To deal with helium shortages from the war in Iran, Washington must treat helium as strategic, coordinate with allies, build redundancy, and incentivize recovery technologies.
Everyone is watching the Strait of Hormuz for oil, liquefied natural gas (LNG), and fertilizer. Far fewer are tracking the same waterway as a pressure point for magnetic resonance imaging (MRI) systems, semiconductor fabrication, and aerospace production. Helium is what makes modern economies and militaries function. Helium cools superconducting magnets in MRI systems, supports semiconductor fabrication, enables leak detection and pressurization in aerospace, and serves a range of high-precision industrial processes with demanding purity requirements. Helium becomes the next critical industrial chokepoint around the world.
The Iran War is pushing that vulnerability into plain view. Since March 12, disruptions tied to halted gas processing in Qatar removed 5.2 million cubic meters of helium per month from the market, triggered force majeure declarations, and doubled spot prices. Qatar matters because it is one of the world’s dominant helium suppliers, with the QatarEnergy LNG Ras Laffan complex being a major global production hub and home to the world’s largest helium plant. Additionally, 2025 US Geological Survey data shows world helium production around 190 million cubic meters, with the United States at 81 million and Qatar at 63 million, giving the two countries an outsized role in the global market—analogous to the LNG market.
Helium is a strange commodity with unforgiving physics—yet most Americans only experience it when going to the local dollar store to get cheaply filled balloons. Once liquefied, it continuously boils off over time, and industry executives have reported that the practical delivery window is about 45 days before losses become severe. That means the market runs on throughput, timing, and logistics discipline more than on the kind of stockpiling logic that works for crude oil or grain. In a prolonged disruption, like the Iran War appears to be becoming, inventories do not simply get drawn down. They dissipate.
That reality has immediate American economic implications for the material foundations of the artificial intelligence (AI) boom, and it stings even deeper into the US and allied defense industrial base than most policymakers appreciate.
Helium as a Hidden Industrial Gas Behind Advanced Manufacturing
It’s easy to think that AI is more of a software problem than industrial age issues. Thus far, AI advancements have rested on models, data centers, and compute power. The industrial story of this digital age technology starts further upstream. AI system hardware depends on a manufacturing ecosystem built on gases, chemicals, precision tooling, controlled environments, and highly specialized logistics. Helium is the quietest input that enables the industrial ecosystem to function.
The Semiconductor Industry Association has warned that helium is critical to semiconductor manufacturing and is used in carrier-gas applications, photolithography, vacuum environments, leak detection, and cooling-related functions, with many of these uses lacking ready or cheap substitutes.
That is a much larger point than it first appears. Fab construction has become the visible face of industrial policy. The invisible layer lives in the upstream inputs. A fabrication plant may look like the trophy, but a fabrication plant without secure access to industrial gases is an expensive shell. Unfortunately, helium is technically specific, physically constrained, and commercially small relative to the strategic importance of the industries it supports.

■ Given data ■

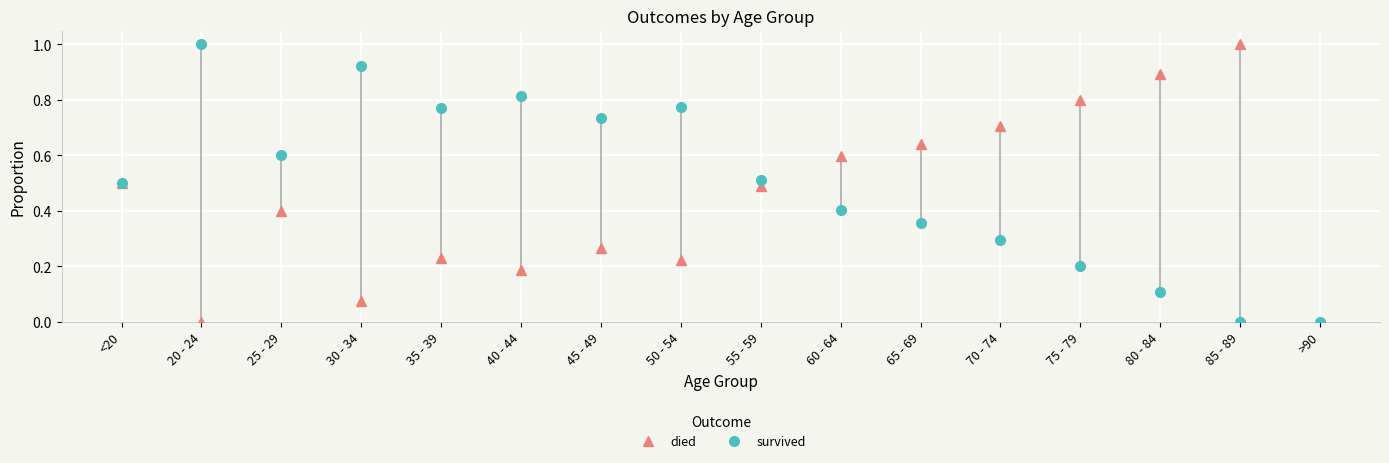

What is the spread (max minus min) of values at 85 - 89?

1.0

■ Apply what you read ■
1: From the helium article, write out the passage that begins with the words "The Iran War is" and ends after the words "the LNG market.".
2: According to the helium article, how long is the practical delivery window for liquefied helium before losses become severe?
3: Continue the helium article from its last sentence.

■ Results of the exercise ■
1:
The Iran War is pushing that vulnerability into plain view. Since March 12, disruptions tied to halted gas processing in Qatar removed 5.2 million cubic meters of helium per month from the market, triggered force majeure declarations, and doubled spot prices. Qatar matters because it is one of the world’s dominant helium suppliers, with the QatarEnergy LNG Ras Laffan complex being a major global production hub and home to the world’s largest helium plant. Additionally, 2025 US Geological Survey data shows world helium production around 190 million cubic meters, with the United States at 81 million and Qatar at 63 million, giving the two countries an outsized role in the global market—analogous to the LNG market.

2: About 45 days.

3:
AI buildouts further raise the stakes. For example, Nvidia sees more than $1 trillion in revenue opportunity through 2027 for its Blackwell and Rubin AI chips. Whatever the eventual number, the direction is unmistakable. More AI infrastructure requires more advanced chips. More advanced chips mean more pressure on the upstream manufacturing system. Helium belongs in the same conversation as electricity, advanced packaging, wafer capacity, and tool availability because it is part of the physical base of what makes or breaks the AI economy.
The Defense Industrial Base Is More than Just Metals and Munitions
The helium shock will also impact defense. Pressure purging, leak detection, controlled atmospheres, welding, and scientific and specialty gases are all dependent on helium. Those categories map directly onto high-performance manufacturing environments and complex aerospace systems. The National Academies have also long identified large-scale aerospace as a major helium user, especially for space exploration. Fiber optics and satellites also all require helium—and these are all vital to the functioning of the US military.
Because modern defense production relies on interconnected industrial systems, the loss of helium from the “ecosystem” can cause a cascading failure of the industrial base. Aircraft, missiles, satellites, sensors, guidance components, communications hardware, and secure electronics all depend on advanced manufacturing processes. The electronics inside defense systems draw from the same semiconductor ecosystem that supports commercial AI and cloud infrastructure—this, in turn, enables US warfighting capabilities.
Helium shortages also become an allied issue. When one-third of global helium supply is removed, the result is more than just a commodity pricing adjustment. It becomes an alliance-wide resilience question shaped by access, allocation, and the ability to keep high-value systems moving through production and maintenance pipelines.
What Washington Should Do
The first priority must be to treat helium as a strategic industrial gas within semiconductor policy and defense-industrial planning. CHIPS-era supply-chain mapping should explicitly track industrial gases, including helium, as part of resilience assessments for fabs, electronics, and other high-value manufacturing sectors.
The second priority should be to improve redundancy across North America and allied supply chains. The Bureau of Land Management sold the Federal Helium System in 2024, which placed greater weight on commercial arrangements and private-sector capacity. That transition strengthens the case for commercial priority-access planning, stronger logistics coordination, and a harder push to expand reliable production where geology and economics support it.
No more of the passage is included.